最近、千葉工業大学の町田嗣樹氏を中心とする研究チームが、地球の深部から上昇する「マントルプルーム」に関連する、上部マントルの物質のムラについて重要な発見をしました。従来の推定では、マントルにおける不均質性のスケールは約100 kmとされていましたが、今回の研究で特定されたのは10 km未満という驚くべき結果です。この研究は、地震波観測に基づく通念を覆すもので、地球のマントルがいかに早く混ざり合う構造を持つかを示しています。

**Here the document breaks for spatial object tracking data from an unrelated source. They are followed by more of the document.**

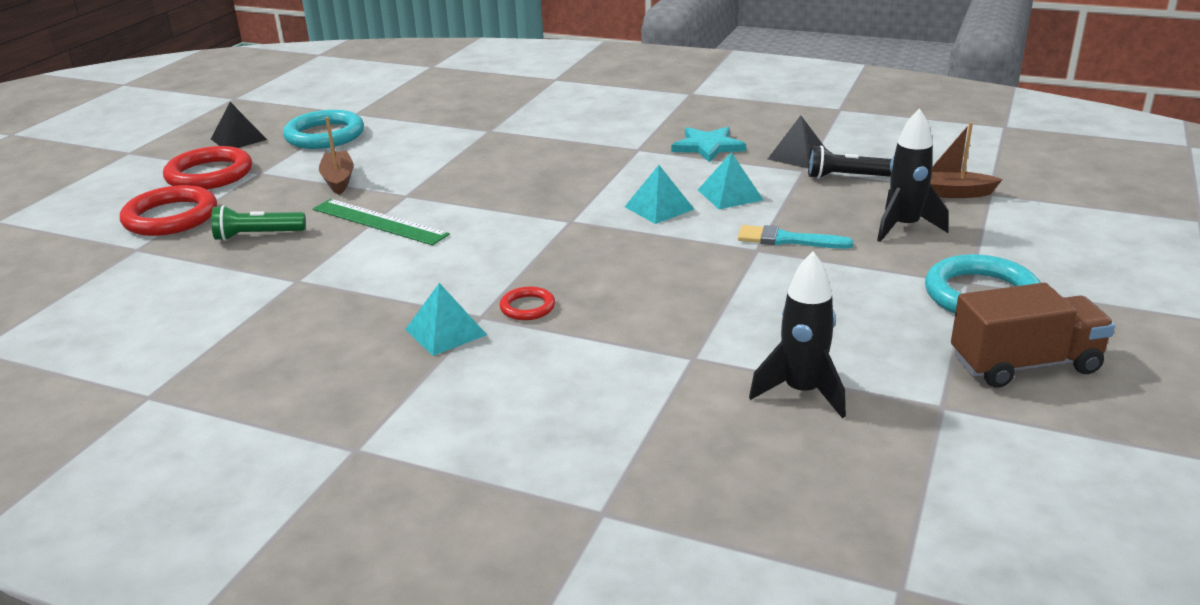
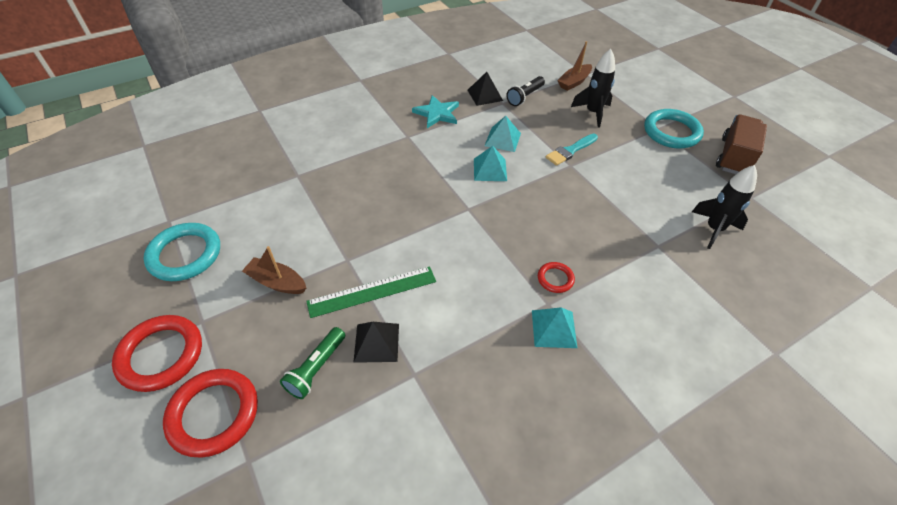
camera: 55 degrees left, 20 degrees up
(238, 139) = (113, 307): black pyramid -> black pyramid (376, 342)

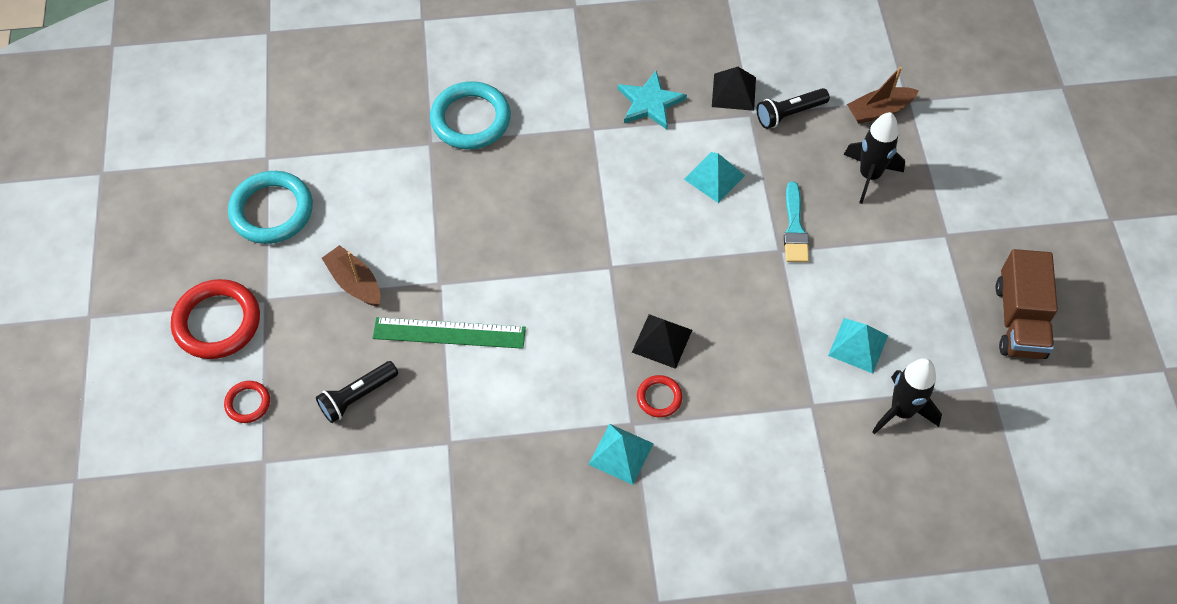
camera: 25 degrees right, 10 degrees up
(214, 414) = (248, 403): red ring -> red ring, size x0.50
(316, 368) = (357, 396): green flashlight -> black flashlight
(376, 342) = (427, 393): black pyramid -> black pyramid (662, 341)
(490, 169) = (669, 219): turquoise pyramid -> turquoise pyramid (858, 345)
(570, 151) = (794, 228): turquoise brush -> turquoise brush turned 75 degrees counterclockwise
(671, 132) = (960, 248): turquoise ring -> turquoise ring (470, 119)
(734, 157) = (1019, 320): brown truck -> brown truck turned 135 degrees clockwise

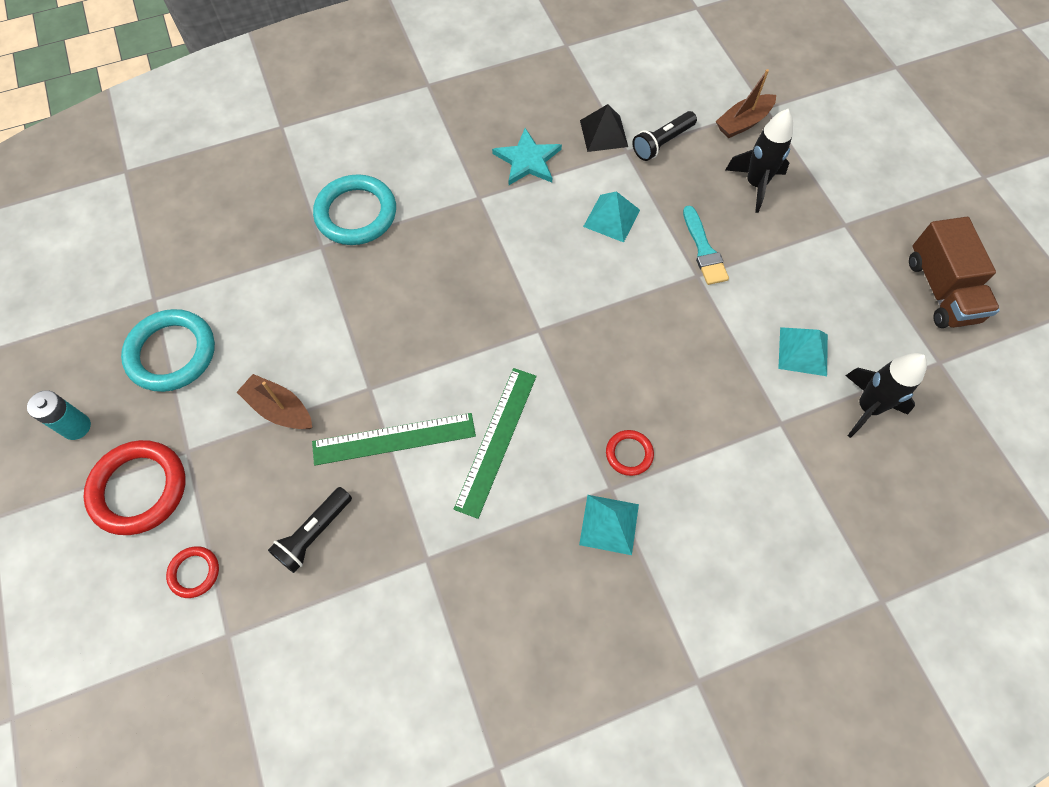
camera: 15 degrees left, 5 degrees up
(176, 256) = (76, 427): none -> turquoise battery
(541, 356) = (496, 440): none -> green ruler
(662, 341) = (613, 393): black pyramid -> none

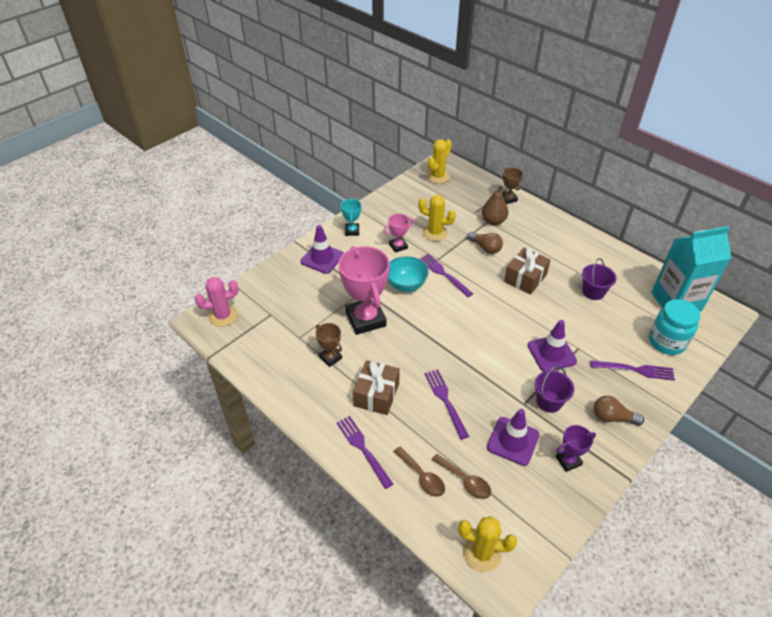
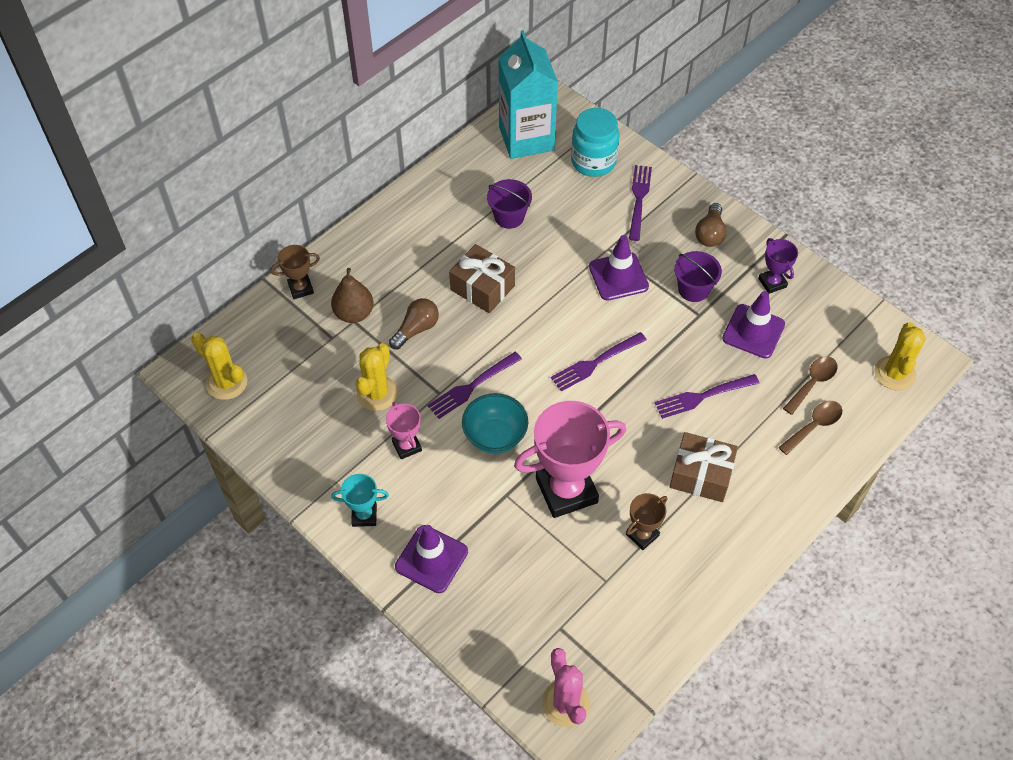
camera: 90 degrees left, 10 degrees up
(363, 449) = (785, 489): purple fork -> purple fork (596, 362)

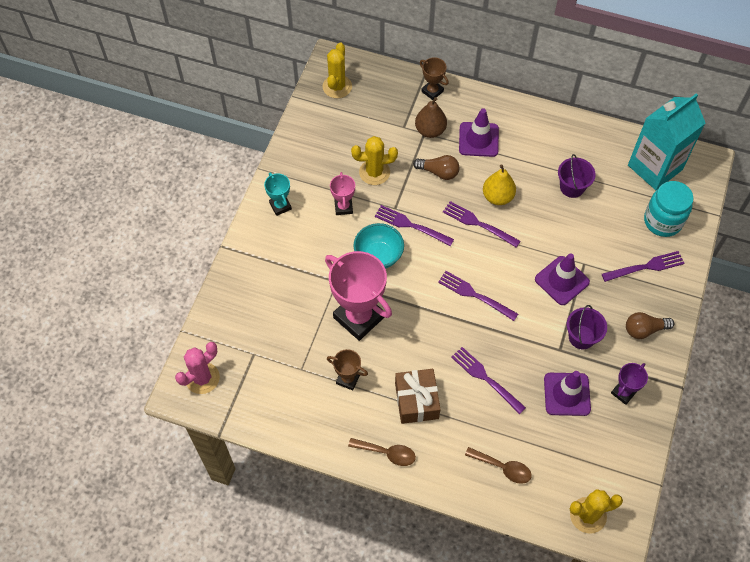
camera: 65 degrees right, 5 degrees up
(407, 446) = (343, 207): pink trophy -> pink trophy turned 45 degrees counterclockwise
(431, 559) = (268, 257): purple traffic cone -> purple traffic cone (478, 139)
(482, 288) = (497, 197): brown gift -> yellow pear
(507, 320) = (478, 224): none -> purple fork
(812, 383) = (542, 454): brown spoon -> brown spoon (387, 453)

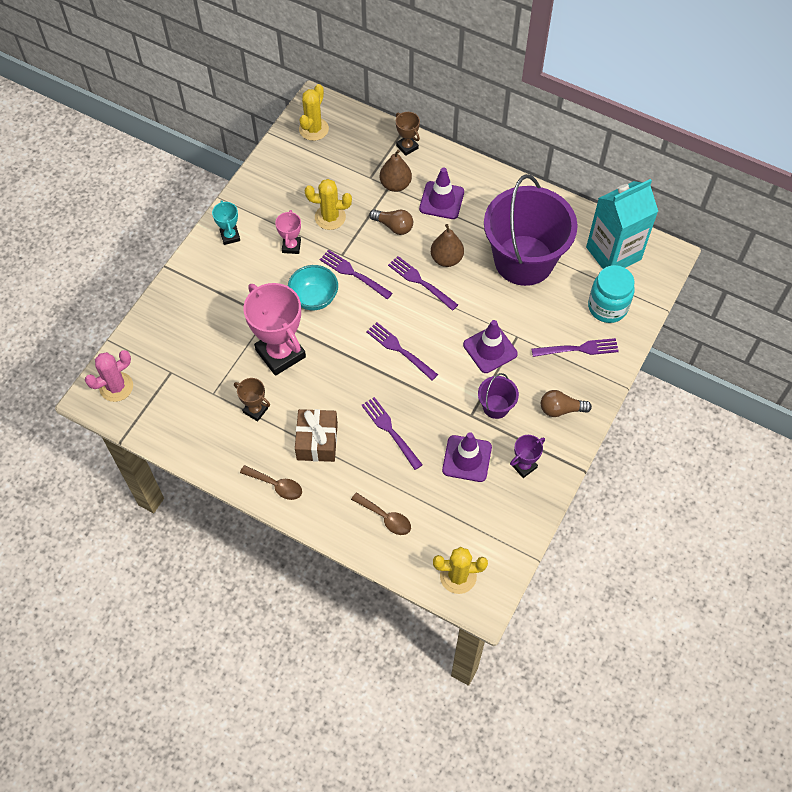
camera: 10 degrees right, 0 degrees up
(497, 197) = (446, 259): yellow pear -> brown pear
(572, 187) = (524, 260): purple bucket -> purple bucket, size x2.38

この研究の背景には、地球の内部層構造の解明があります。現在の地球は、中心に核を持つ層構造を持ち、約80%を占めるマントルは固体でありながらも、非常に高温で柔らかく、ゆっくりと流動しています。このマントルの動きは、地球の熱エネルギーを内部から外部へ運ぶ役割を果たしており、昨今では「マントルプルーム」という上昇流が特に注目されています。
参加したのは、東京大学の沖野郷子教授と国立科学博物館の研究者たちです。彼らは2015年に実施された研究航海で中央インド洋海嶺から採取した溶岩に基づき、化学組成を詳しく分析しました。溶岩の成分の違いは、かつて地球表面にあったプレートの岩石がリサイクルされ、マントルプルームによって新たに上部マントルへ運ばれたものであることが判明しました。
研究者たちは、マントルプルームが広がる過程を追うことで、上部マントルの不均一性のスケールを特定しました。その結果、10 km未満という値はこれまでの理解を大きく覆し、物質が混ざり合う速度が従来の考えよりも遥かに早いことを示唆しています。これは、マントル内の物質循環のメカニズムを再考するきっかけとなり、今後の地球科学の研究において重要な影響を与える内容となりました。
本研究成果は、地球科学専門誌「LITHOS」に掲載され、国際的に注目されています。この新たな知見は、地球内部の動きを理解する上での指針となり、さらには地震や火山活動など、地表で観察される現象をよりよく理解するための基盤を提供するものです。今後、専門家によるシミュレーションが進めば、地球内部の物質循環の詳細がさらに明らかになると期待されています。地球のダイナミックなシステムを理解するための重要な一歩として、今後の研究が一層待ち望まれます。
このようなマントルの研究は、我々が地球の成り立ちを理解するための鍵を握っています。町田研究員が述べるように、直接見ることのできないマントルの様子を探るためには、高度な技術を用いる必要がありますが、その中で成し遂げた成果は、マントル研究に新たな光をもたらすものとなるでしょう。今回の発見を基に、今後の地球内部研究に期待が高まるばかりです。